Full-Waveform Inversion is a costly and complex procedure for realistically sized 3D seismic data. The performance-critical nature of this problem often results in software environments that are written entirely in low-level languages, making them hard to understand, maintain, improve, and extend. The unreadability of such codes can stymie research developments, where the translation from higher level mathematical ideas to high performance codes can be lost, inhibiting the uptake of new ideas in production-level codebases. We propose a new software organization paradigm for Full-Waveform Inversion and other PDE-constrained optimization problems that is flexible, efficient, scalable, and demonstrably correct. We decompose the various structural components of FWI in to its constituent components, from parallel computation to assembling objective functions and gradients to lower level matrix-vector multiplications. This decomposition allows us to create a framework where individual components can be easily swapped out to suit a particular user’s existing software environment. The ease of applying high-level algorithms to the FWI problem allows us to easily implement stochastic FWI and demonstrate its effectiveness on a large scale 3D problem.
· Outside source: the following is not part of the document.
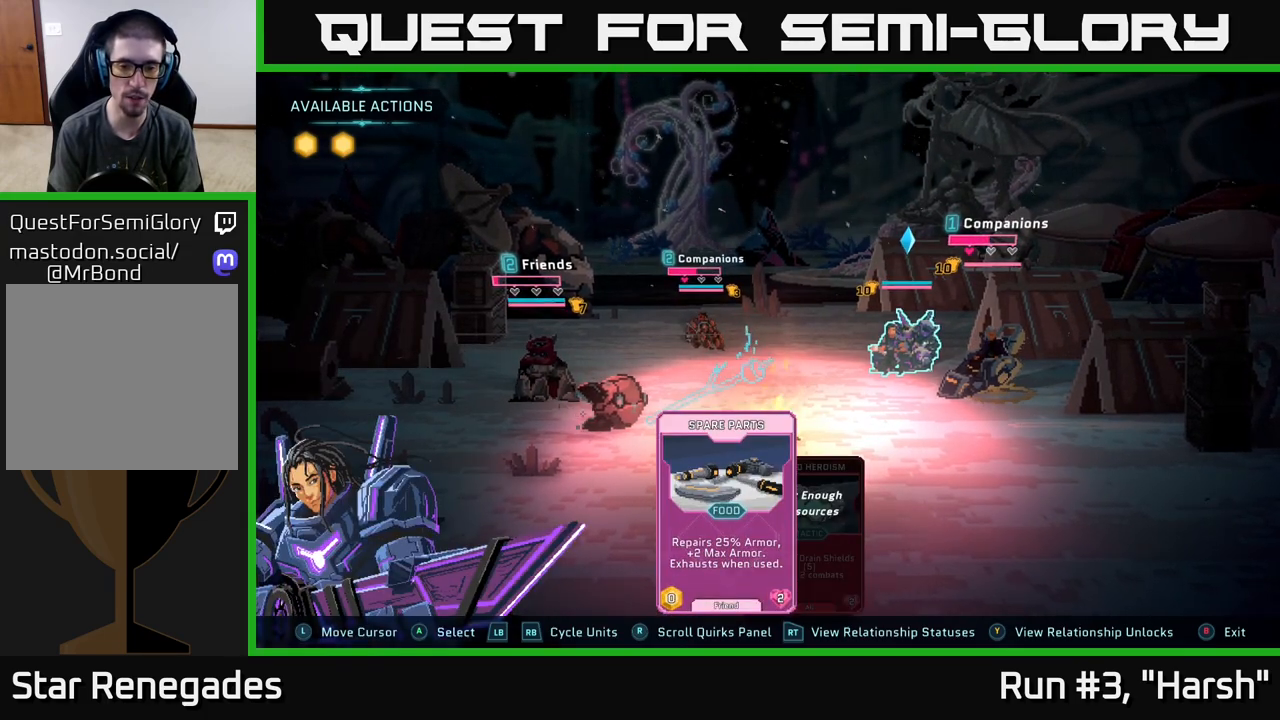
{"buttons": [], "left_stick": "center", "right_stick": "center", "events": [[150, "R1", "down"], [317, "R1", "up"]]}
Given the enormous complexity associated to Full-Waveform Inversion (FWI) in terms of computational time and resources, as well as sheer code development effort, often seismic software environments are written completely in a mix of C, Fortran, and assembly language. Although these low-level languages are extremely efficient, they are also very cumbersome and can facilitate unintentional errors, and often result in codebases that are large, poorly designed and documented, and hard to maintain. From a research point of view, it can be extremely difficult for a researcher to apply and integrate their higher level algorithmic ideas to realistically sized seismic problems. Although these codes may be efficient, they are seldom tested to ensure correctness and the link between the software as-written and the mathematical underpinnings of the problem can be lost. Ultimately, hard to use and debug code can inhibit the uptake of promising research ideas into production-quality environments.
In this abstract, we propose a new organizational framework for FWI that adheres to modern software engineering principles and is flexible, efficient, and scalable. In particular, using this approach allows us to implement seemingly complicated to program mathematical algorithms such as stochastic optimization with batching in a simple and provably correct manner. The core of our software is written in Matlab, which is a programming language that allows one to write linear algebra operations in a clear and concise manner while calling efficient software packages such as BLAS and LaPACK and custom C/Fortran routines “under the hood” for solving the associated partial differential equations (PDEs). Matlab is useful precisely because it is adept at expressing high-level ideas in code and it calls other libraries that are more efficient for actual computation. This idea of separating the structural or conceptual components of the code from computational components will help us achieve the outlined goals in this software framework. We also aim to be flexible in our design, such that it is straightforward and requires little effort to integrate new components (e.g., linear solvers, preconditioners, Helmholtz discretizations, data distribution paradigms, etc.) in to the entire codebase, while simultaneously being provably correct (i.e., satisfying Taylor error estimates for the gradients , passing adjoint tests). Although we focus on frequency-domain methods, an extension of this approach to the time domain is also possible. We separate the parallelization from the serial computations, which allows us to test the serial component of our code separately and apply our code to large scale problems as easily as for small scale test problems. This decoupling also allows us to scale this approach to cloud-based computing or other heterogeneous large scale computing platforms.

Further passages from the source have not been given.